__Exercise__:
Identify every line in the items below that contains the word "vous", treating uppercase and lowercase as different, and copy each of those lines in full.

━━━━━ Provided data

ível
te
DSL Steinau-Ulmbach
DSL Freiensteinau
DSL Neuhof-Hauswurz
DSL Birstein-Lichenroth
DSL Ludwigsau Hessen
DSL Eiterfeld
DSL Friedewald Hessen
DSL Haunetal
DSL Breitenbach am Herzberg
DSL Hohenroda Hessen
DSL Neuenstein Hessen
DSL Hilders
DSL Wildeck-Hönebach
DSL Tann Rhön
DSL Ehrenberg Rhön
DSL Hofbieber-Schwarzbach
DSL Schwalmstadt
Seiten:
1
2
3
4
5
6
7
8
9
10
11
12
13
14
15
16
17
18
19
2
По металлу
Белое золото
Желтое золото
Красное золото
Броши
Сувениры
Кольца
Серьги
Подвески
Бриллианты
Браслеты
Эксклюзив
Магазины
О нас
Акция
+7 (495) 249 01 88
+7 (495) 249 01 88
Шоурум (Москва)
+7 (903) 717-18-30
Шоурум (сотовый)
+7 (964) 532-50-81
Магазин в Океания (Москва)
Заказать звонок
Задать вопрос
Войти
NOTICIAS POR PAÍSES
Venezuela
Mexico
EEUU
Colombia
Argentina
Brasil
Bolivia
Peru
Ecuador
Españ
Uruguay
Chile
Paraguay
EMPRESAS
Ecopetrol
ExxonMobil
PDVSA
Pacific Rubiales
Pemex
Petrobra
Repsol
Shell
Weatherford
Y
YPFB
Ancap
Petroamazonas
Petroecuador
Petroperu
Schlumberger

━━━━━━━━━━
━━━━━ Provided data

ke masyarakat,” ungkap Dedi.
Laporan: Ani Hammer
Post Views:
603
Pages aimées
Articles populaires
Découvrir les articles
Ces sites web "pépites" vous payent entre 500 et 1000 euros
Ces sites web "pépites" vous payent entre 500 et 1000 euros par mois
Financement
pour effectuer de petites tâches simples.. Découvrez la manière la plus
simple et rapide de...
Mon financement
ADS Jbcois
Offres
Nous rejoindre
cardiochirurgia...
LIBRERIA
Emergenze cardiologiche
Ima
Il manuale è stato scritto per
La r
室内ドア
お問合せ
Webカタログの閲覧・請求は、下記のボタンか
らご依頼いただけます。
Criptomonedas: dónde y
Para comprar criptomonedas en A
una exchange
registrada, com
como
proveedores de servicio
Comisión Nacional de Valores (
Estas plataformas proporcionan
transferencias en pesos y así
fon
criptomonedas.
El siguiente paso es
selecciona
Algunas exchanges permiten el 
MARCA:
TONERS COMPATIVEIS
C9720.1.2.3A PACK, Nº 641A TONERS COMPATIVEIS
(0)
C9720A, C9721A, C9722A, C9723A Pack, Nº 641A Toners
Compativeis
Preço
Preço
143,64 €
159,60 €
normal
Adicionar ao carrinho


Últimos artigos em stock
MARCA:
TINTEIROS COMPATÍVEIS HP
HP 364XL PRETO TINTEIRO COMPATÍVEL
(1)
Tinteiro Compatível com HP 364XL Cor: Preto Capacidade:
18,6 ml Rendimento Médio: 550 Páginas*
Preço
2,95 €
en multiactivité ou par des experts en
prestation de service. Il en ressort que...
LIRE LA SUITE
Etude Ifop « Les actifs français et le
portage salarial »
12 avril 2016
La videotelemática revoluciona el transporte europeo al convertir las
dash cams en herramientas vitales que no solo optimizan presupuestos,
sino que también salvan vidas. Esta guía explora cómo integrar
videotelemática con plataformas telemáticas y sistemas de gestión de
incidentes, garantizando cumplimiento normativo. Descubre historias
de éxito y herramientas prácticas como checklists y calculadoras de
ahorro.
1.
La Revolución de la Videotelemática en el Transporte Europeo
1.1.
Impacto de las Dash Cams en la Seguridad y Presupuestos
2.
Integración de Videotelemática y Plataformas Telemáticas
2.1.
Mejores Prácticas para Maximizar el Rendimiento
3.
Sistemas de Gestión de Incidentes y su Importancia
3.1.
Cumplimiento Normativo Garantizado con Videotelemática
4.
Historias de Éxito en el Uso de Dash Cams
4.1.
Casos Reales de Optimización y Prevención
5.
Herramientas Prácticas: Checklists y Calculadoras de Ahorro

━━━━━━━━━━

__Output for this exercise__:
Ces sites web "pépites" vous payent entre 500 et 1000 euros
Ces sites web "pépites" vous payent entre 500 et 1000 euros par mois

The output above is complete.